§ **REQUIRED WORK**
In the passage on Onion architecture, rewrite the stretch from "If you are using an" through "will return HomePageData.", substituting "Domain" for "Core" throughout.

I just realized I might have skipped answering your specific question 🤦‍♂️!

If you are using an Onion architecture, then you should have a domain class (HomePageData) that is in your Core project. By having it there you can't take a dependency on your data access implementation project (let's call it Data).

This means HomePageData will need to have a constructor that only accepts:

  • Primitive .NET type parameters
  • Other types in your Core project

So you can't use the generated HomePage page type class as a parameter.

Each layer should own its abstractions, which means the HomePageData and (if you are using a repository pattern) the IHomePageRepository should be defined in Core, while the Data project will have an implementation of IHomePageRepository which will return HomePageData.

Core

  • HomePageData (domain class)
  • IHomePageRepository (domain abstraction)

Data

  • HomePage (custom page type class)
  • KenticoHomePageRepository (implementation of domain abstraction)

Now your presentation project (let's call it Web) will rely on the abstraction and domain type and never access the types in Data directly:

public class HomePageController : Controller
{
    private readonly IHomePageRepository repo;

    public HomePageController(IHomePageRepository repo) => this.repo = repo;

    public ActionResult Index()

§ **Lens distortion parameter data**

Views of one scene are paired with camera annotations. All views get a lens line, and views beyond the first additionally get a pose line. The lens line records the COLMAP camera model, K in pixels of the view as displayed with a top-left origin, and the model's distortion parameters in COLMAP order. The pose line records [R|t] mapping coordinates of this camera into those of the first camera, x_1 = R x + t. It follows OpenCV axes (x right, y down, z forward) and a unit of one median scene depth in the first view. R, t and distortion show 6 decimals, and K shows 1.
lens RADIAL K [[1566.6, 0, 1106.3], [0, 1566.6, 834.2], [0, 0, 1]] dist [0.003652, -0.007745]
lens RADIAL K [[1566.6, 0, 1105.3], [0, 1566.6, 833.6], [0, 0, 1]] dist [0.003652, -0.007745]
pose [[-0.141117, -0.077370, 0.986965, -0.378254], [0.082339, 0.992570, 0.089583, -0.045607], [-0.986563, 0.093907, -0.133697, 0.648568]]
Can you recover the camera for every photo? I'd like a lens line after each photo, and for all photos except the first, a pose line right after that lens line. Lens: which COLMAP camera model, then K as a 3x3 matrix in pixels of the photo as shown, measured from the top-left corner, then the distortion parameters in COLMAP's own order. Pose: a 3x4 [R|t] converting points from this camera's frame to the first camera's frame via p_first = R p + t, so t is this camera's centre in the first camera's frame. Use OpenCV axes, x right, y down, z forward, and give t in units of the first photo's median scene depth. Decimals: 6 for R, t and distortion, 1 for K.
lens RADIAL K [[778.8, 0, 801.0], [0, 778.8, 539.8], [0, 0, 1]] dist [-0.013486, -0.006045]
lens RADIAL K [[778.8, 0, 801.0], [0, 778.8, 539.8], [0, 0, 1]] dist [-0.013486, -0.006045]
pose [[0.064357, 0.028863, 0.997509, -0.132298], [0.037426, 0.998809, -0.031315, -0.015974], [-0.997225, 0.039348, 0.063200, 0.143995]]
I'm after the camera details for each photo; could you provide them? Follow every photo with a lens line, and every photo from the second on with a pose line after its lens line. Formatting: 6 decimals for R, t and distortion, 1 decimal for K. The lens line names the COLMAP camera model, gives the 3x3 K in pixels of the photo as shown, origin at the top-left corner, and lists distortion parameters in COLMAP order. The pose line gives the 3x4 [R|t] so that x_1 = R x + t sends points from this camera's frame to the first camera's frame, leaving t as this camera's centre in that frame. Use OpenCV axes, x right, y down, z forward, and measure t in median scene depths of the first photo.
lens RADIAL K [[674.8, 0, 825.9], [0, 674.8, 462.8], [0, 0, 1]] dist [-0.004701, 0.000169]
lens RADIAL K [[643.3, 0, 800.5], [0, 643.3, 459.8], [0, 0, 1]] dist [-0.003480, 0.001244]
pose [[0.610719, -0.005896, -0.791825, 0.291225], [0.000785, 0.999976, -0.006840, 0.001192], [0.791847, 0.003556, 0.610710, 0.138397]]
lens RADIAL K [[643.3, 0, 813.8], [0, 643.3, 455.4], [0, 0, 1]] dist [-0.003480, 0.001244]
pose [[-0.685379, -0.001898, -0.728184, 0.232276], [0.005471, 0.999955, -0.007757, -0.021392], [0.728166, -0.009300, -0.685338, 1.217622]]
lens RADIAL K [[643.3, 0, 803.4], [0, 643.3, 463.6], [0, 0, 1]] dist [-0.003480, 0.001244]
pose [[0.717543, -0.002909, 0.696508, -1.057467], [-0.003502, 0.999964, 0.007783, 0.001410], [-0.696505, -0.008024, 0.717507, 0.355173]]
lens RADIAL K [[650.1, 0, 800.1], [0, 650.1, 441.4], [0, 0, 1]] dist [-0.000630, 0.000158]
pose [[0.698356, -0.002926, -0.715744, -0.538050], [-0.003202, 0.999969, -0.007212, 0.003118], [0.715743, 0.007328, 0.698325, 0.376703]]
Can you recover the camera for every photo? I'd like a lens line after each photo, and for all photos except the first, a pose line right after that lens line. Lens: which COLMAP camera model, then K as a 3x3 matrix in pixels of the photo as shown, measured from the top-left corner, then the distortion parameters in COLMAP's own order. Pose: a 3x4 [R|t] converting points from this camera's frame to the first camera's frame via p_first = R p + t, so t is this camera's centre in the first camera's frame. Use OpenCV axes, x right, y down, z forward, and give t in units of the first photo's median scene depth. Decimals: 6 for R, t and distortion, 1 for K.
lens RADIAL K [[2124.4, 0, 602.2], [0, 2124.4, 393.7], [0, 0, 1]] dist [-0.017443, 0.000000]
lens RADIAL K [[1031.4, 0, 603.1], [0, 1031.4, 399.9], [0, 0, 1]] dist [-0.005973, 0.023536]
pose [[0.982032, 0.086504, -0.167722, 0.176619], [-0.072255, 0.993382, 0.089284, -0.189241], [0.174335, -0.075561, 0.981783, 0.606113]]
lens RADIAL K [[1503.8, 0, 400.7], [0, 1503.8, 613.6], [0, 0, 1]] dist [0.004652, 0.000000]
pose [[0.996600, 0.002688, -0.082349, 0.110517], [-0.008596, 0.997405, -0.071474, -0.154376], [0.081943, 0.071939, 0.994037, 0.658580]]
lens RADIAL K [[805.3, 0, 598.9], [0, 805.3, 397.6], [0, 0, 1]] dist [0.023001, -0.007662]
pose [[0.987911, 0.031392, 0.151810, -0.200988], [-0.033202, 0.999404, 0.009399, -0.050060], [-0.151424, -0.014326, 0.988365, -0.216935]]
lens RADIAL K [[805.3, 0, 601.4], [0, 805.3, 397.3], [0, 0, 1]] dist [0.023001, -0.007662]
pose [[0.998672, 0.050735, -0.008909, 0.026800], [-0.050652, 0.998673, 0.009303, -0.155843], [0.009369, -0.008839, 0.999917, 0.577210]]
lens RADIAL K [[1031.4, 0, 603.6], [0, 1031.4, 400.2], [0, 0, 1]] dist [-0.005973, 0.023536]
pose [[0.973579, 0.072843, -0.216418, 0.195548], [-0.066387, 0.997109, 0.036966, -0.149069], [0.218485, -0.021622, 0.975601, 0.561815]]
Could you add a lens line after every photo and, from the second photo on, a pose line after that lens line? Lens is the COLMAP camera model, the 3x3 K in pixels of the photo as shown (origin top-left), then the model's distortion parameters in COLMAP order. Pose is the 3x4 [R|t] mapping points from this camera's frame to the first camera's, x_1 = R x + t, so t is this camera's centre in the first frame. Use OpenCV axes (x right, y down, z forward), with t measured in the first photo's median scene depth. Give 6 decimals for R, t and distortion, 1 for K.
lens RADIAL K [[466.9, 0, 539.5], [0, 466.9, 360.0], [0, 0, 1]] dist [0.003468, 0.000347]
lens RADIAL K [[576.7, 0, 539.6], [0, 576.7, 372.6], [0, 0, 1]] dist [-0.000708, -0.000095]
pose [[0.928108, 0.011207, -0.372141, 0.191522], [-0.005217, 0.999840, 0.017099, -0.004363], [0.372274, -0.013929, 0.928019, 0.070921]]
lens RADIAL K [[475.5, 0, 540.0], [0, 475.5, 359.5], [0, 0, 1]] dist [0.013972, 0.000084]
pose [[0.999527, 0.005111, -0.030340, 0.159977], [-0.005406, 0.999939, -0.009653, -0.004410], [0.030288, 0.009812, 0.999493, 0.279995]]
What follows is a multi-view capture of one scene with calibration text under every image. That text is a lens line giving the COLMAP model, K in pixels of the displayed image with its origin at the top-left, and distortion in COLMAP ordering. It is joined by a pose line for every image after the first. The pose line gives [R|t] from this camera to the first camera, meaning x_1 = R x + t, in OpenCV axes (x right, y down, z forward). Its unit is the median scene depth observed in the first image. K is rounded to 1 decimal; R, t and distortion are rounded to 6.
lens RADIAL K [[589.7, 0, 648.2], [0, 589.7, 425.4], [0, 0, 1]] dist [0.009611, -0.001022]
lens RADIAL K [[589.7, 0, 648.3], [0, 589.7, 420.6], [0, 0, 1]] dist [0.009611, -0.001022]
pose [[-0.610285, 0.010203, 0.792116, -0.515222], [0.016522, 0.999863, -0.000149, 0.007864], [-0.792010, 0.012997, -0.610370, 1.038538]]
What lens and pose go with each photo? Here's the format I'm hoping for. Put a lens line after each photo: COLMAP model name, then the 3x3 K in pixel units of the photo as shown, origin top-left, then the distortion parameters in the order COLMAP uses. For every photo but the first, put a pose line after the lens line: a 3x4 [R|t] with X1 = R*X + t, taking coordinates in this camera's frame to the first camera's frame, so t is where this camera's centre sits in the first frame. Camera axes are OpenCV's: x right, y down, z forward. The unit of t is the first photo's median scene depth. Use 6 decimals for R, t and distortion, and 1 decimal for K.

§ **EXERCISE RESPONSE**
If you are using an Onion architecture, then you should have a domain class (HomePageData) that is in your Domain project. By having it there you can't take a dependency on your data access implementation project (let's call it Data).

This means HomePageData will need to have a constructor that only accepts:

  • Primitive .NET type parameters
  • Other types in your Domain project

So you can't use the generated HomePage page type class as a parameter.

Each layer should own its abstractions, which means the HomePageData and (if you are using a repository pattern) the IHomePageRepository should be defined in Domain, while the Data project will have an implementation of IHomePageRepository which will return HomePageData.